Dati del compito:
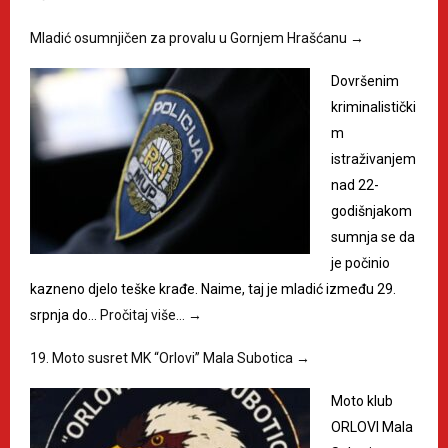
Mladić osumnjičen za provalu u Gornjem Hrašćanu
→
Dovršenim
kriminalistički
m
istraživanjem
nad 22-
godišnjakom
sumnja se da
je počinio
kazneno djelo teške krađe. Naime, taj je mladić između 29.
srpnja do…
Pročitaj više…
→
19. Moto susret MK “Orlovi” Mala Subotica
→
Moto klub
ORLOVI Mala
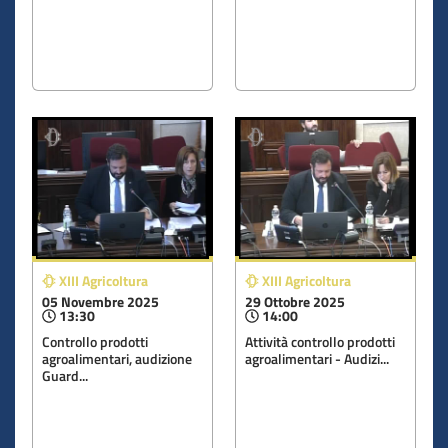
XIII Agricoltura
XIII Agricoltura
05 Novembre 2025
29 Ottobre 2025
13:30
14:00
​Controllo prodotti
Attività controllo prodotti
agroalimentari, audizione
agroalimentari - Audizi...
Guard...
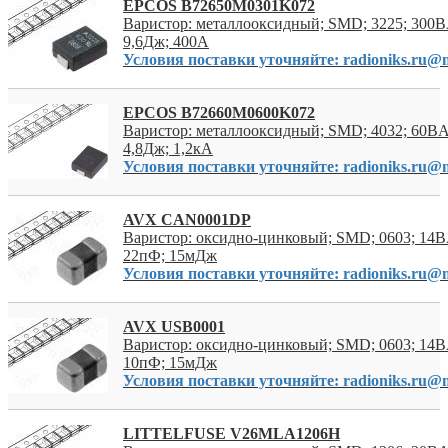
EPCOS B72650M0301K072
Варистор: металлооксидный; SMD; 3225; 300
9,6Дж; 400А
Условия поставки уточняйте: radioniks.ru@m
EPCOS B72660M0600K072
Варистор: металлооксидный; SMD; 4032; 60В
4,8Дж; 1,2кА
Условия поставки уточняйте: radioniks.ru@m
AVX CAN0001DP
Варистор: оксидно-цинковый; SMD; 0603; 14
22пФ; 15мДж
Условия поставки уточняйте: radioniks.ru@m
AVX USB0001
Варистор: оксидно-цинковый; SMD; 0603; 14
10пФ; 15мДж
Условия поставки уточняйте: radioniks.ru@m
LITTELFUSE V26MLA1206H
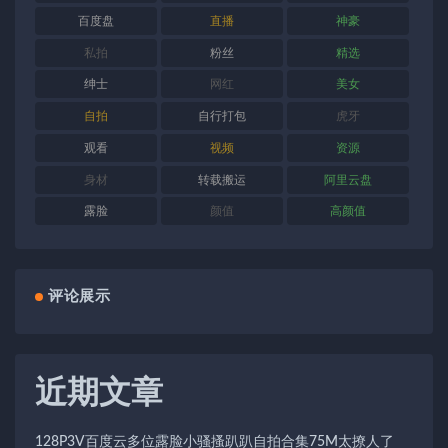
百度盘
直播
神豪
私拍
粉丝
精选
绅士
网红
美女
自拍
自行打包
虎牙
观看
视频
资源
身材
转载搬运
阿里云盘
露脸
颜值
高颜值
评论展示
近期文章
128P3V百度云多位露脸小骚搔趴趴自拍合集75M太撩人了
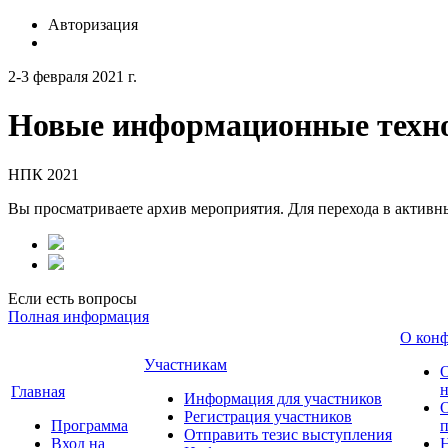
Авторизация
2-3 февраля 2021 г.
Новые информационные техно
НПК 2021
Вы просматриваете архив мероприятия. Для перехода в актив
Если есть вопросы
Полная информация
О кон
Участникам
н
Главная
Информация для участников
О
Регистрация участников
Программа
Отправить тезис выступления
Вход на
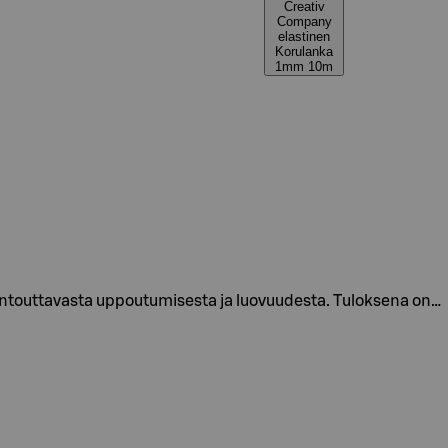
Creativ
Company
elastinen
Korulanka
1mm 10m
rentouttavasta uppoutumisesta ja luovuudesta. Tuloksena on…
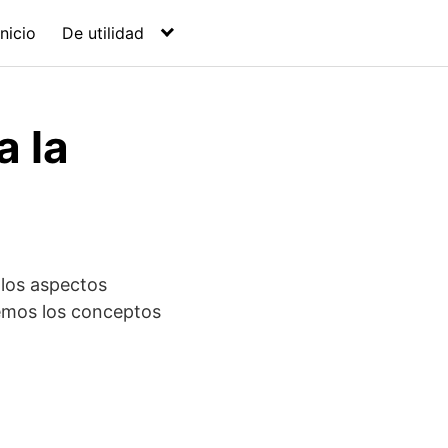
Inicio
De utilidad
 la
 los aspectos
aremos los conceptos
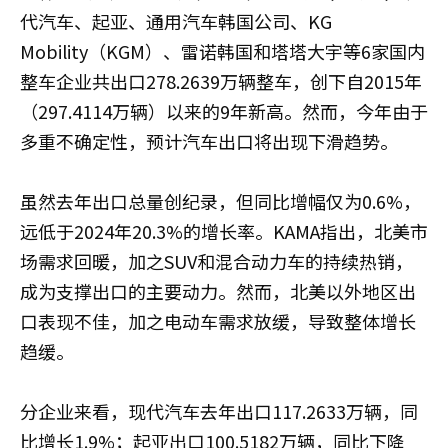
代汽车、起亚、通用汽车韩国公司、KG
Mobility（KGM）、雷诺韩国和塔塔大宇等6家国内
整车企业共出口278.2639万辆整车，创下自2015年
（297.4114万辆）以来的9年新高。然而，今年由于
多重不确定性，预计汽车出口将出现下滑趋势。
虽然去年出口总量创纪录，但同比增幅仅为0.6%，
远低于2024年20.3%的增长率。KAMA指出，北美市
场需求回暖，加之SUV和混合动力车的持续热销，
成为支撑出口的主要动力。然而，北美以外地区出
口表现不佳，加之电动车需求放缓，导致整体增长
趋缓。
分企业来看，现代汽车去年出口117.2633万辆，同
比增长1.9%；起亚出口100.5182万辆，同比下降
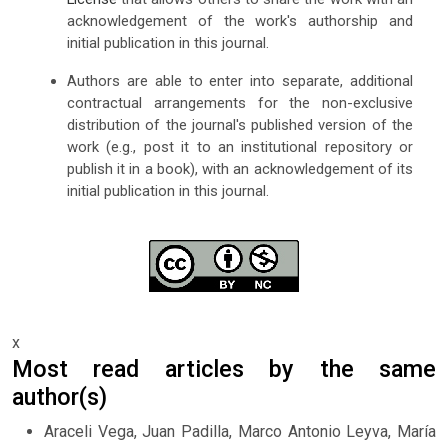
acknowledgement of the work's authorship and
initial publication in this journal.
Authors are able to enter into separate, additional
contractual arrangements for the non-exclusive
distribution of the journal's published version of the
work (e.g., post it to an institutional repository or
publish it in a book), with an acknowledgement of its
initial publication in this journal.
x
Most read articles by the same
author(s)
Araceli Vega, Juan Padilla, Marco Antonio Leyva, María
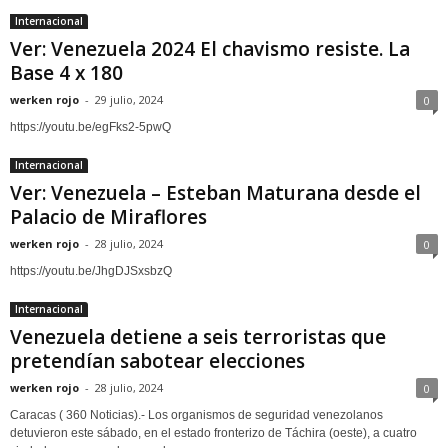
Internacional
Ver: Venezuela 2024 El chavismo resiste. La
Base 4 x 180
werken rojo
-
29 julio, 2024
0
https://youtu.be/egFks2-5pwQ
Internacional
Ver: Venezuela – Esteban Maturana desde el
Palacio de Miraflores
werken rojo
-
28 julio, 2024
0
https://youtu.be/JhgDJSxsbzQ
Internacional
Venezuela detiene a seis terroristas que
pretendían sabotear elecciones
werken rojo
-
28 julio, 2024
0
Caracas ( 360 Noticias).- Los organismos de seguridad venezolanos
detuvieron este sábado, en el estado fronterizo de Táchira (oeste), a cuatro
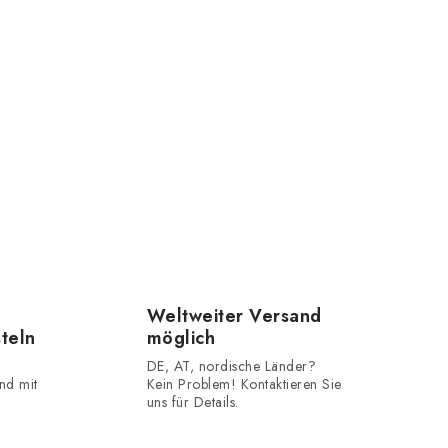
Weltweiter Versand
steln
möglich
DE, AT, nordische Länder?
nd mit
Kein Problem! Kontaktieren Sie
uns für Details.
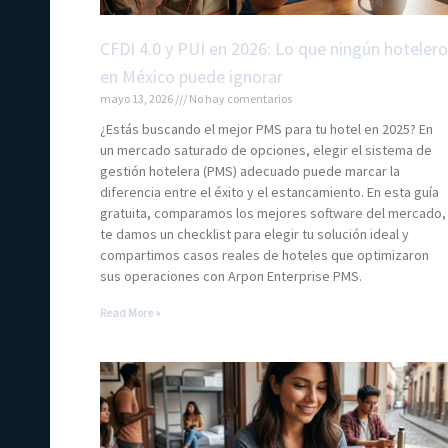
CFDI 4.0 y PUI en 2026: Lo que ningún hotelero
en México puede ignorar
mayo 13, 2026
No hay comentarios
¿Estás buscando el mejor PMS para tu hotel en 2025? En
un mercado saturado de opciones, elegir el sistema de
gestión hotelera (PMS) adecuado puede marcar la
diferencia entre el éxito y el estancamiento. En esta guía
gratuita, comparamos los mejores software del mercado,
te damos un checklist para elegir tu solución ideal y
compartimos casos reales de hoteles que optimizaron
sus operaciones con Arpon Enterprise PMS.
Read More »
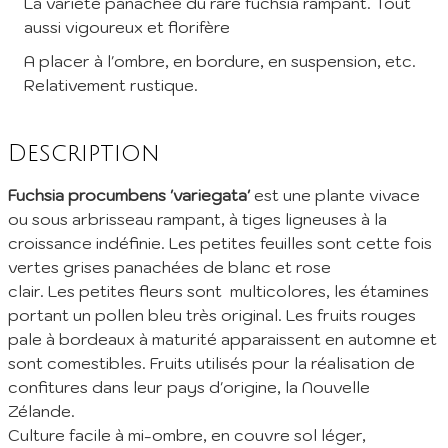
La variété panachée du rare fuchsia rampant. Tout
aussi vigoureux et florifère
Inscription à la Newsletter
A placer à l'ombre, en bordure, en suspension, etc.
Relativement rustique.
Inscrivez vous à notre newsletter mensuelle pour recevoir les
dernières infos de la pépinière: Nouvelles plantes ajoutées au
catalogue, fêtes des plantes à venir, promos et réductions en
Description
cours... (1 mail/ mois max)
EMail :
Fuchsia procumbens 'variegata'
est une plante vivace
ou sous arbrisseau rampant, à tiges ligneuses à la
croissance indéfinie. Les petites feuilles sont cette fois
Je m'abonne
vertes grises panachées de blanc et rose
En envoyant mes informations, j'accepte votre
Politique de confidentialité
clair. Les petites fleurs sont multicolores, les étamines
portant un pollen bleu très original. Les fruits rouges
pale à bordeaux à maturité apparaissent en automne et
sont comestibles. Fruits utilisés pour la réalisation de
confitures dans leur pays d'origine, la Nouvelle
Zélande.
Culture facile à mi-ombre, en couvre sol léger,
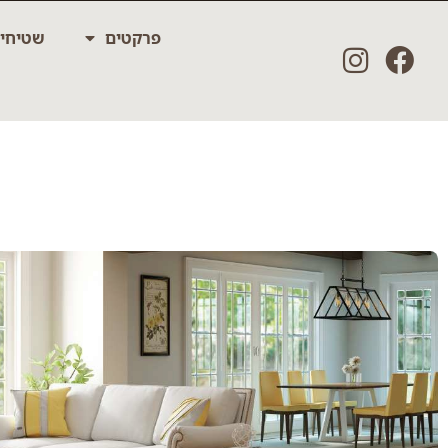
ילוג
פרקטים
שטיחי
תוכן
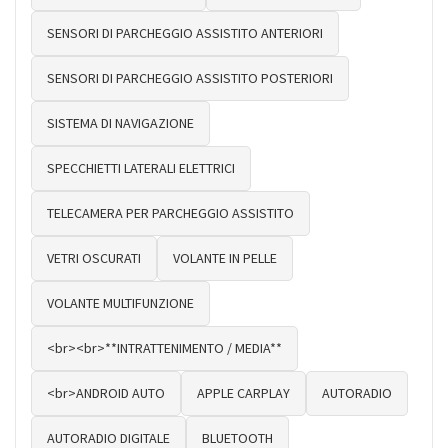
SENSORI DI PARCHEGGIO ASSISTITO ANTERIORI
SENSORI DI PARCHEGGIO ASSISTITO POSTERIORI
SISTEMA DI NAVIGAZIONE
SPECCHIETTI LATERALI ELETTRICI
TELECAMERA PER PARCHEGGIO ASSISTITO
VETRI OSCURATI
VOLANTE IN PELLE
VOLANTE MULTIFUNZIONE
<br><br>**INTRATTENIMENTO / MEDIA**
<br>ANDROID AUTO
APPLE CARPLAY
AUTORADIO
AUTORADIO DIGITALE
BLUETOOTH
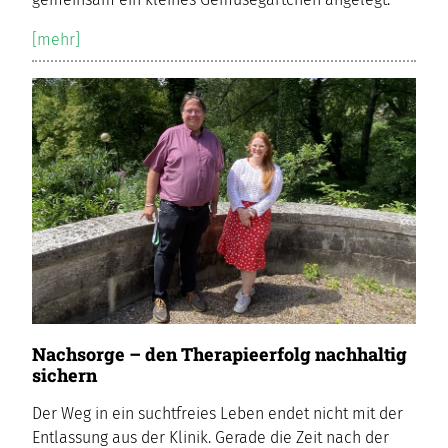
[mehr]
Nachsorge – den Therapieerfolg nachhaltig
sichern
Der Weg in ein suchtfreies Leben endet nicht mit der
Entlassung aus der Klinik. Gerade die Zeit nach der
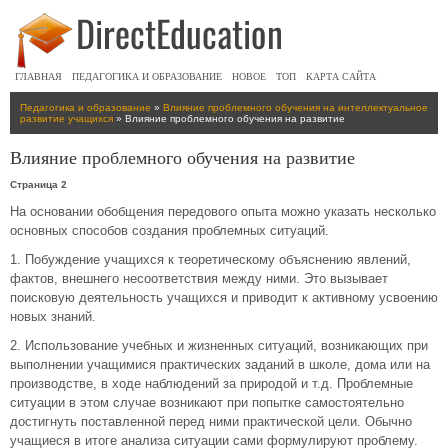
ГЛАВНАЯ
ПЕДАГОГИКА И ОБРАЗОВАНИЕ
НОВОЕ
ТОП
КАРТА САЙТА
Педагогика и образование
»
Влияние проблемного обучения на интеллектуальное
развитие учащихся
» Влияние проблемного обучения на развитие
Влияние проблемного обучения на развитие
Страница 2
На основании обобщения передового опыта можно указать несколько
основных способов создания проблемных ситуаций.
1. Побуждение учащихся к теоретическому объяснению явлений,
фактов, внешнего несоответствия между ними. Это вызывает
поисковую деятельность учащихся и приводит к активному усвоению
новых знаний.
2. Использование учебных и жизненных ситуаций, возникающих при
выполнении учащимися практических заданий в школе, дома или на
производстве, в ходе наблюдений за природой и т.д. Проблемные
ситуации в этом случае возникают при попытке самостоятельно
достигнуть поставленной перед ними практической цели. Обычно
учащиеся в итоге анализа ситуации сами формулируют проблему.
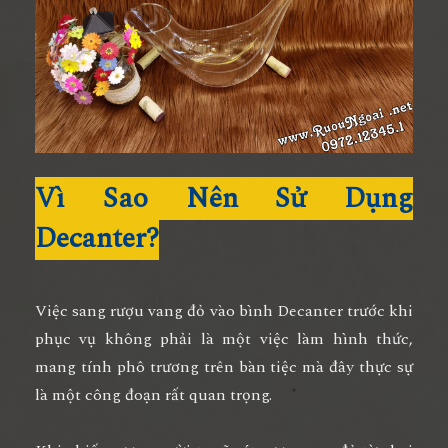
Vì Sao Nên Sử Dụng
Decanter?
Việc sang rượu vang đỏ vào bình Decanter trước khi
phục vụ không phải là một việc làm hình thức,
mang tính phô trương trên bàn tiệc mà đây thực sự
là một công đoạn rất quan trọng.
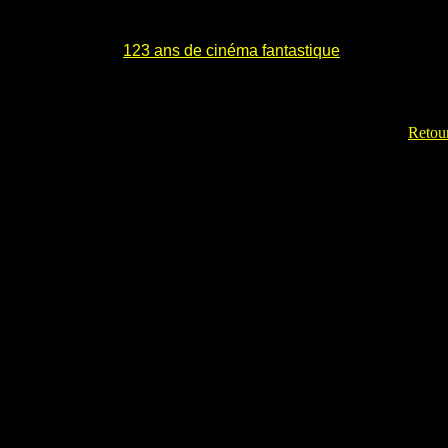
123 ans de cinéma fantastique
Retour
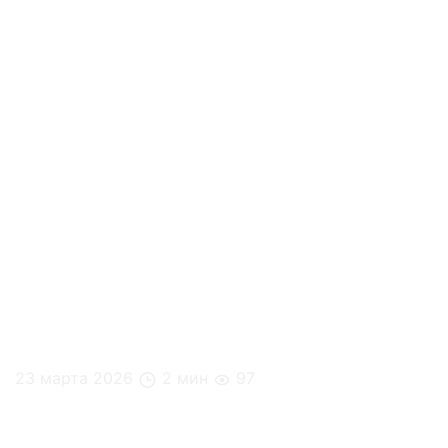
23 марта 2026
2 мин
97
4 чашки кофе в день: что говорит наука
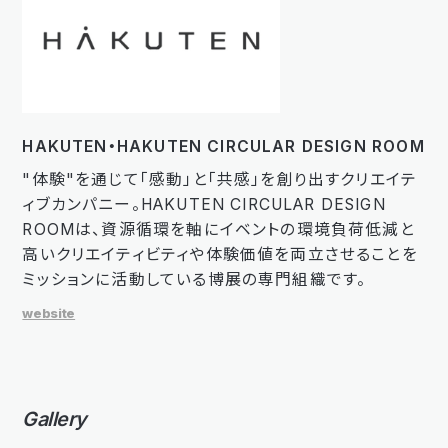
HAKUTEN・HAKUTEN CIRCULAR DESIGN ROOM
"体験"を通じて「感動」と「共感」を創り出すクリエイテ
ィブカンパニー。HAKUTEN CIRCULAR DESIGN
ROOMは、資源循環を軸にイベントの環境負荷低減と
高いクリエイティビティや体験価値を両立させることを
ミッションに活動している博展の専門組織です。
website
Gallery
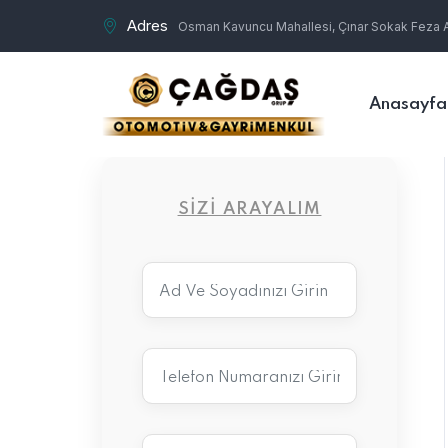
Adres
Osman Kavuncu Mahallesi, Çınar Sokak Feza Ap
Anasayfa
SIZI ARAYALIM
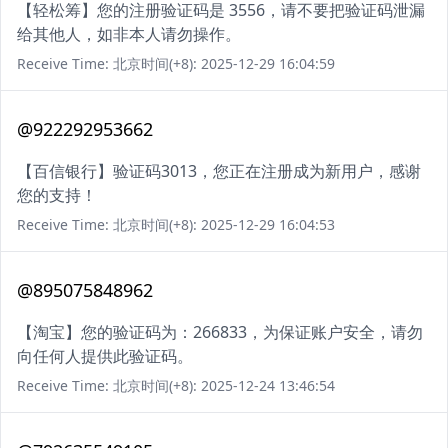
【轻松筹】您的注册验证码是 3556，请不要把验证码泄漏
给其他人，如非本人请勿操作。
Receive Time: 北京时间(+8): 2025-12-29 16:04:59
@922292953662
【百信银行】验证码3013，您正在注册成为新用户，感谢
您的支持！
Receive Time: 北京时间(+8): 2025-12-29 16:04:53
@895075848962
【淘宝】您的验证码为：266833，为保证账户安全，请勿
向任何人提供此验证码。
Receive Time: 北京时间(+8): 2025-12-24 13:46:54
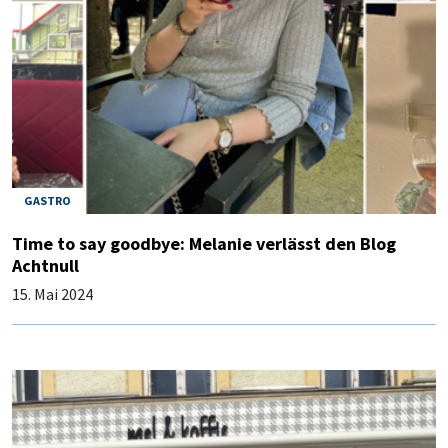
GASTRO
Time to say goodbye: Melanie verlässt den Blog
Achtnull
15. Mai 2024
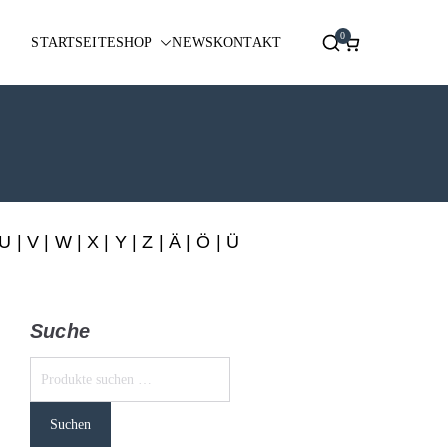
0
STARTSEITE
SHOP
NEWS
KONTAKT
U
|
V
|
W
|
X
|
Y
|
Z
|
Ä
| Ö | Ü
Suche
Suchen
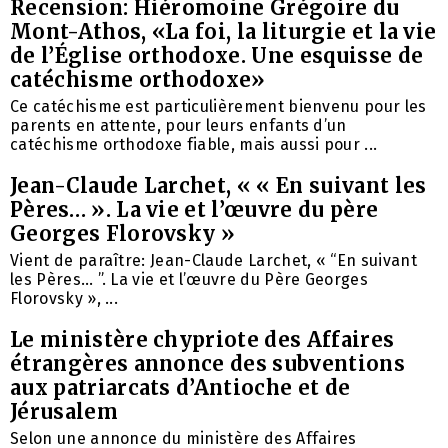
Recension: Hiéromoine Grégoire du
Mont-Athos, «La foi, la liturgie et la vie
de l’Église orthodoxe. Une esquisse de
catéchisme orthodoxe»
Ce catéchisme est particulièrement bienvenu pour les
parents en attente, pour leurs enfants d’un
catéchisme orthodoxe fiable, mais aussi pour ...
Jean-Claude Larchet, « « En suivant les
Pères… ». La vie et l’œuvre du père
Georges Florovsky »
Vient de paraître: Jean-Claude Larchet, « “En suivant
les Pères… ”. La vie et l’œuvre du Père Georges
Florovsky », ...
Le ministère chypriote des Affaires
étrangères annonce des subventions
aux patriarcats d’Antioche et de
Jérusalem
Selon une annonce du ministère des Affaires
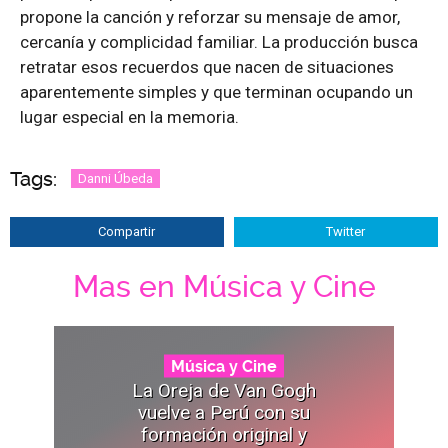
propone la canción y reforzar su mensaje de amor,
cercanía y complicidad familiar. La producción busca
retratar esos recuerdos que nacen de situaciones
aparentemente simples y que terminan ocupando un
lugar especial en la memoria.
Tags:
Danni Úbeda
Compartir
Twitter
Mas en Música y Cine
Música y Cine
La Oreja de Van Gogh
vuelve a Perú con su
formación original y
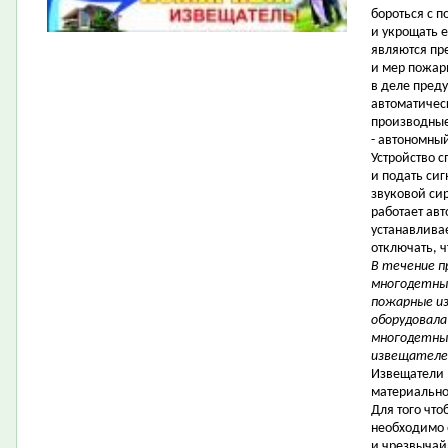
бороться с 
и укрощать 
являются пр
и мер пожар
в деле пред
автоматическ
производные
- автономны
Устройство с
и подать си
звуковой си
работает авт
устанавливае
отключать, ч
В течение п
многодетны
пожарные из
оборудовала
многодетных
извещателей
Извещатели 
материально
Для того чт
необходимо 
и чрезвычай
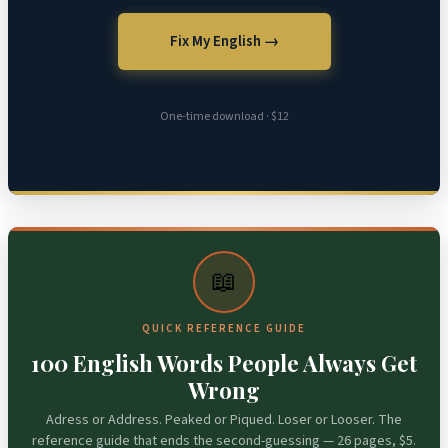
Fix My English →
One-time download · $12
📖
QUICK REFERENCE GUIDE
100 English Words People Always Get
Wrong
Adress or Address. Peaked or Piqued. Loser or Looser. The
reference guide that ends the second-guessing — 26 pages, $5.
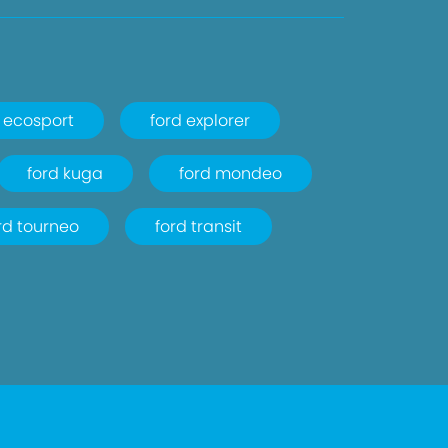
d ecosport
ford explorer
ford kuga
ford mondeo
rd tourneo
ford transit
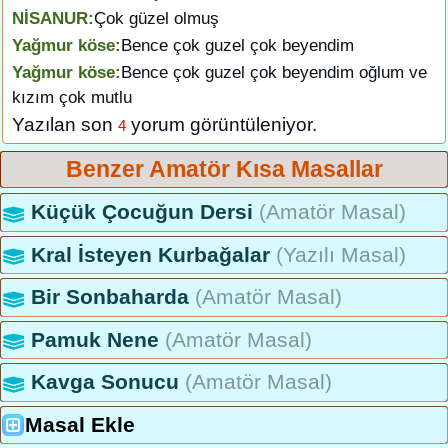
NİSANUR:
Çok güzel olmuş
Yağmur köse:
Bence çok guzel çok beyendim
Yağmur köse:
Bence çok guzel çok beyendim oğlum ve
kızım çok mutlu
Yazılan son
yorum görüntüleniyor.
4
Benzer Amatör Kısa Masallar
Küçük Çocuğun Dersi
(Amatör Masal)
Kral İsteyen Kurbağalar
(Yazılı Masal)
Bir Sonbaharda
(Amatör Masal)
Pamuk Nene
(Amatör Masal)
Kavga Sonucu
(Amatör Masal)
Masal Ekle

Compito:
Individua nei record ogni riga che contiene la stringa "DESIGN" e riportala. Maiuscole e minuscole contano.

Risposta al compito:
HAKUTEN・HAKUTEN CIRCULAR DESIGN ROOM
ィブカンパニー。HAKUTEN CIRCULAR DESIGN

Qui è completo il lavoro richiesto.